◆ Stated exercise 1 ◆
Rewrite the listing from its first line through the line containing "In order to", changing every "mixer" to "blender" and leaving everything else as it is.

>> BEGIN Extracted text

Let $T = \left({S, \tau}\right)$ be a Hausdorff space with no isolated points.

Let $U \subseteq S$ be a non-empty open set in $T$.

Let $x \in S$.


Then there is a non-empty open subset $V \subseteq U$ such that $x \notin V^-$, where $V^-$ is the closure of $V$.


Proof

First we show that there is a $y \in U$ such that $y \ne x$:

By Law of Excluded Middle, either $x \in U$ or $x \notin U$.


Let $x \in U$.

We have that $x$ is not an isolated point.

Therefore:

$\exists y \in U: y \ne x$


Let $x \notin U$.

As $U$ is non-empty it has an element $y$, and $y \ne x$.

Thus in either case, there is a $y \in U$ such that $y \ne x$.

$\Box$


By Closure Condition for Hausdorff Space, there is an open set $V$ such that $y \in V$ and $x \notin V^-$.

$\blacksquare$

Law of the Excluded Middle

This proof depends on the Law of the Excluded Middle.

This is one of the axioms of logic that was determined by Aristotle, and forms part of the backbone of classical (Aristotelian) logic.

However, the intuitionist school rejects the Law of the Excluded Middle as a valid logical axiom. This in turn invalidates this proof from an intuitionistic perspective.

>> END Extracted text
>> BEGIN Entries supplied

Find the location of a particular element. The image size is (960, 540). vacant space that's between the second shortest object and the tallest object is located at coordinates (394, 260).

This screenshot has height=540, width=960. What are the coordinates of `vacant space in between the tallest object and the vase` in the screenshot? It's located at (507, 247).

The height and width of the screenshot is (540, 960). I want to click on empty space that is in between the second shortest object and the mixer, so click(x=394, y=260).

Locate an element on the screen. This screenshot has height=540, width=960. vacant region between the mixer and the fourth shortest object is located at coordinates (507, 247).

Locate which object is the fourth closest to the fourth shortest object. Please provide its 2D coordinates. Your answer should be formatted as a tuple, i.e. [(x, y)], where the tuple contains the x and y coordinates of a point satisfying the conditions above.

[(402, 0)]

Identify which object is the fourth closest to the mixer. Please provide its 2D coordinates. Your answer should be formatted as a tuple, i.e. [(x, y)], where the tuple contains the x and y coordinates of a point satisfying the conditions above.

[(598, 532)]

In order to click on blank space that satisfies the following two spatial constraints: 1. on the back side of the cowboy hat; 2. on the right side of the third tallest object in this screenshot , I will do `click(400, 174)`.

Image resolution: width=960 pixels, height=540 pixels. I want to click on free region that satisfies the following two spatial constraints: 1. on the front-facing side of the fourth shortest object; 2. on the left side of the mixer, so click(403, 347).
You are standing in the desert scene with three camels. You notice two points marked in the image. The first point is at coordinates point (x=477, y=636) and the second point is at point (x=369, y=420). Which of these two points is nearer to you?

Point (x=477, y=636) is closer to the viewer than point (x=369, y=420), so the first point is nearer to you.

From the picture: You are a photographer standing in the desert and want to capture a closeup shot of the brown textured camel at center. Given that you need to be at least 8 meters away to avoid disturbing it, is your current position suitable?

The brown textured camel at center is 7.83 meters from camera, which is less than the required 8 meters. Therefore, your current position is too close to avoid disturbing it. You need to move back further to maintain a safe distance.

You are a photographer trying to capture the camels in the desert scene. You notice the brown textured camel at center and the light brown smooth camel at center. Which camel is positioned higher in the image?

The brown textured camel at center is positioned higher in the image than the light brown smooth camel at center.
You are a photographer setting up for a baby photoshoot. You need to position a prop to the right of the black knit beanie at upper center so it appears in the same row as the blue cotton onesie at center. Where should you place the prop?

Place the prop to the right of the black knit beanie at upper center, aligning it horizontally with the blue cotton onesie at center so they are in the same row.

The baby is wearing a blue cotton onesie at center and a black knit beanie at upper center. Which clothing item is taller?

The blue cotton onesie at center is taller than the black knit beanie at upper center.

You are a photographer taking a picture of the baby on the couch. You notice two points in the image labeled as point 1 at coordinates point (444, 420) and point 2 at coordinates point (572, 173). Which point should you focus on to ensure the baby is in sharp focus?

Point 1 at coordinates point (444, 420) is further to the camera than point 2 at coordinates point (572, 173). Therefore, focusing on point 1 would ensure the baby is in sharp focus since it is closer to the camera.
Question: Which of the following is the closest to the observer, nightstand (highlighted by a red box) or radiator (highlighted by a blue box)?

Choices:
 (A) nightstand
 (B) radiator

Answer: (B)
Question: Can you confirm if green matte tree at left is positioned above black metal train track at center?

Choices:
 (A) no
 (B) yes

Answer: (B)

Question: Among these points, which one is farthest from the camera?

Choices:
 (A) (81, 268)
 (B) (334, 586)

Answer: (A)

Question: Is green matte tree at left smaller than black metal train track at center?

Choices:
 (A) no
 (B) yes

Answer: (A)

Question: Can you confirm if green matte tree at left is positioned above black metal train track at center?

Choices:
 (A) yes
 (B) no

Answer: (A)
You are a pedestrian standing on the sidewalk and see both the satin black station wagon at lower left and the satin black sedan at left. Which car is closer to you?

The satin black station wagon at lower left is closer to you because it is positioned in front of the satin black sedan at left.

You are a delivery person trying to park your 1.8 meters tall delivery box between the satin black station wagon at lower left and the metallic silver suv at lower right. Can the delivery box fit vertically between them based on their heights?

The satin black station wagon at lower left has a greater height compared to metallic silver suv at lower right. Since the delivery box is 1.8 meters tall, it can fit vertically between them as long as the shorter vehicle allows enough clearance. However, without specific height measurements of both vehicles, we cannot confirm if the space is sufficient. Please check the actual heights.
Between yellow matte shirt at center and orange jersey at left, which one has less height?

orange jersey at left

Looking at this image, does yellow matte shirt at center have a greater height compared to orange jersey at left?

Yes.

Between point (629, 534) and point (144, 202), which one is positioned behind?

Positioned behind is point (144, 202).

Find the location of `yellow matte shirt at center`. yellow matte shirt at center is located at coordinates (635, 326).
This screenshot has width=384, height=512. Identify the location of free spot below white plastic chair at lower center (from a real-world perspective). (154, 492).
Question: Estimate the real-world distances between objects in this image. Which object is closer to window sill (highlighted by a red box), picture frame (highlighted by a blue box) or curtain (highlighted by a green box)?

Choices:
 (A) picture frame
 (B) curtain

>> END Entries supplied

◆ Stated exercise 2 ◆
In the text on Hausdorff spaces, which school rejects the Law of the Excluded Middle as a valid logical axiom?

◆ Final result 1 ◆
Find the location of a particular element. The image size is (960, 540). vacant space that's between the second shortest object and the tallest object is located at coordinates (394, 260).

This screenshot has height=540, width=960. What are the coordinates of `vacant space in between the tallest object and the vase` in the screenshot? It's located at (507, 247).

The height and width of the screenshot is (540, 960). I want to click on empty space that is in between the second shortest object and the blender, so click(x=394, y=260).

Locate an element on the screen. This screenshot has height=540, width=960. vacant region between the blender and the fourth shortest object is located at coordinates (507, 247).

Locate which object is the fourth closest to the fourth shortest object. Please provide its 2D coordinates. Your answer should be formatted as a tuple, i.e. [(x, y)], where the tuple contains the x and y coordinates of a point satisfying the conditions above.

[(402, 0)]

Identify which object is the fourth closest to the blender. Please provide its 2D coordinates. Your answer should be formatted as a tuple, i.e. [(x, y)], where the tuple contains the x and y coordinates of a point satisfying the conditions above.

[(598, 532)]

In order to click on blank space that satisfies the following two spatial constraints: 1. on the back side of the cowboy hat; 2. on the right side of the third tallest object in this screenshot , I will do `click(400, 174)`.

◆ Final result 2 ◆
The intuitionist school.